The cost of a business's inventory goes well beyond just the wholesale cost of goods on the shelves. The business has to get those goods to the shelves in the first place -- and that means paying freight charges. In most cases, the freight charges involved in acquiring inventory can be rolled into the cost of that inventory as reported on the company's balance sheet.

Freight In

The Internal Revenue Service says a business may include in its inventory cost all the "ordinary and necessary" expenditures of acquiring goods and getting them ready for sale. That specifically includes freight in, or the costs of delivering goods from a supplier to the business.
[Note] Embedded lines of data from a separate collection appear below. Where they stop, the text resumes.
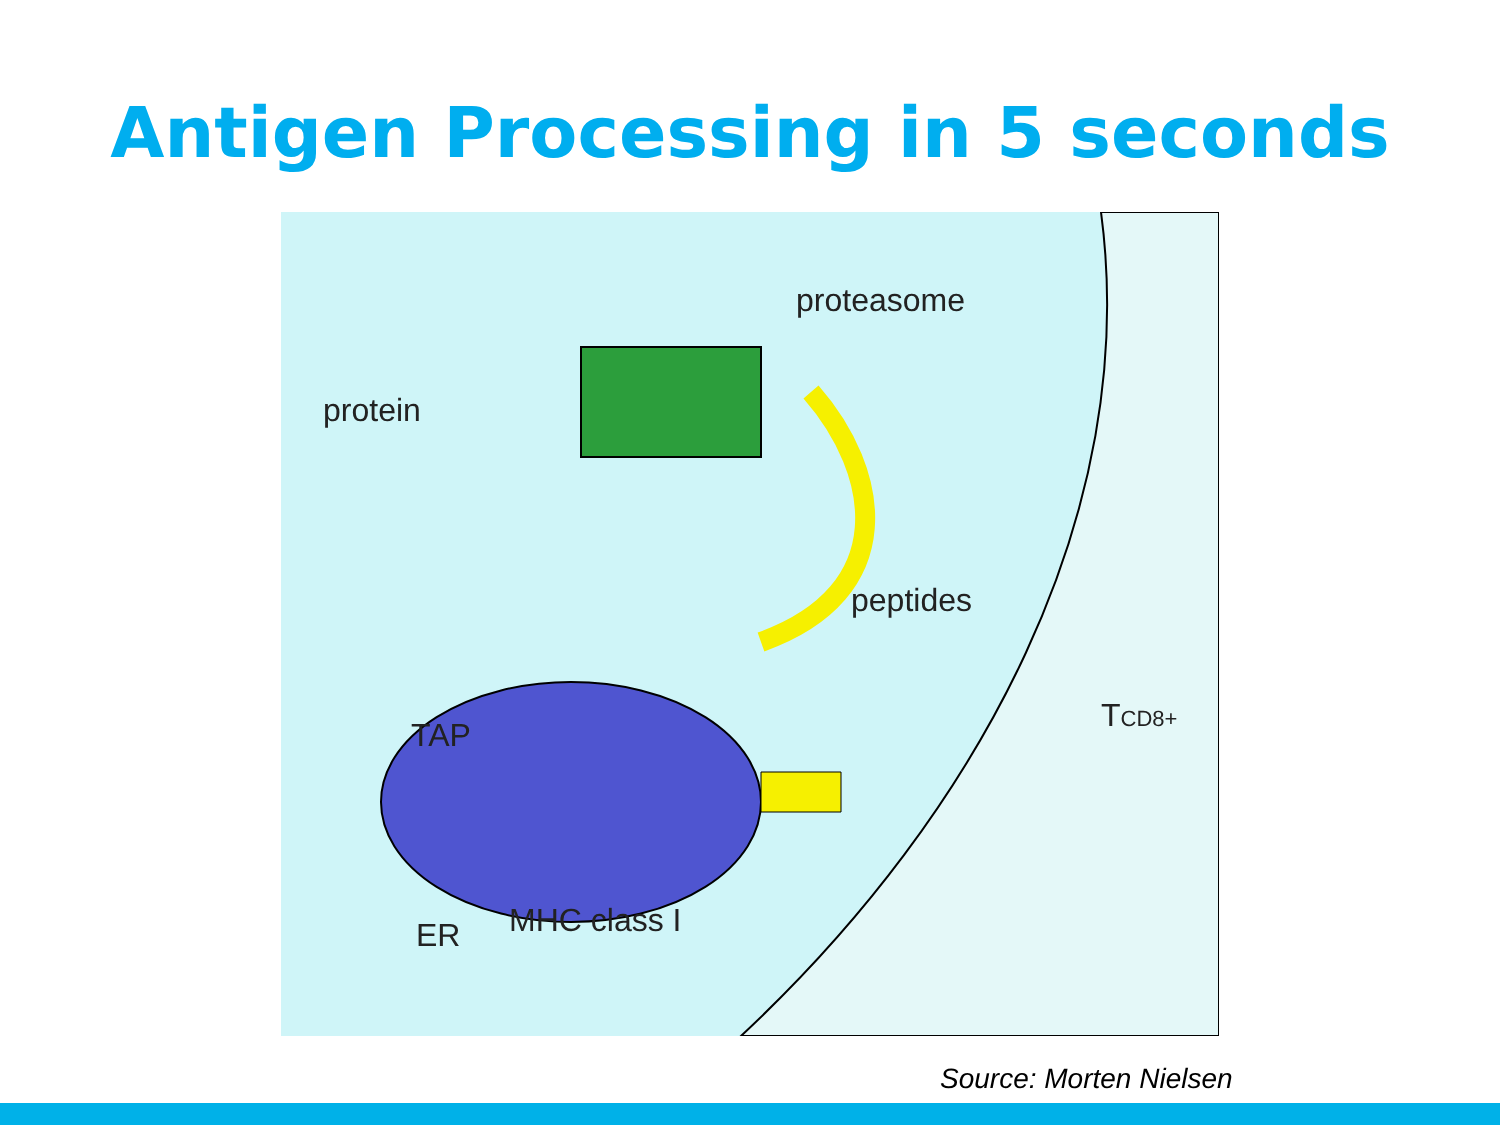Antigen Processing in 5 seconds
protein
proteasome
peptides
TAP
ER MHC class I
TCD8+
Source: Morten Nielsen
If the company makes products rather than buying them for resale, the freight-in costs of raw materials and parts also can be included in inventory cost.

Freight Out

Once a business has goods in its possession, it can't include any further freight charges in inventory cost. For example, if a company ships goods among its stores, the costs of doing so can't be included in inventory. Instead, those costs are what accountants call selling, general and administrative expenses. Freight out, or the cost of delivering goods from the business to its customers, is also an SG&A expense.

Why It Matters

The accounting treatment of freight costs matters because it affects how much profit the business will show in its financial statements. Expenses reduce profit, and companies do not claim inventory costs as expenses until they actually sell the inventory. Say a company gets a shipment of 100 items, with a total freight charge of $100, or $1 per item. If the company does not include the charge in its inventory cost, then it claims an immediate SG&A expense for $100. That reduces its reported profit by $100. However, if the company does include the freight in its inventory cost, it reports no immediate expenses, so there's no reduction in profit. Then, as it sells the items, it expenses $1 worth of the freight charge for each one sold. If it sold 85 of them, for example, it would expense $85 of the fright charge, reducing profit by $85. The remaining $15 of the charge remains locked up in inventory until those 15 items are sold.

Tax Implications

An article in "Entrepreneur" magazine points out that small and growing businesses rarely include freight in their inventory costs. Instead, they report the whole freight charge immediately as SG&A to get the maximum reduction in reported profit. This is for tax reasons. While large companies want to report big profits to their shareholders, smaller ones are more concerned with limiting their tax liability. Companies pay taxes based on their profits, so the lower the reported profit, the smaller the tax bite. Keep in mind that, regardless of how its books treats freight charges, the company has already paid the full charge. The issue is when to claim that charge as an expense.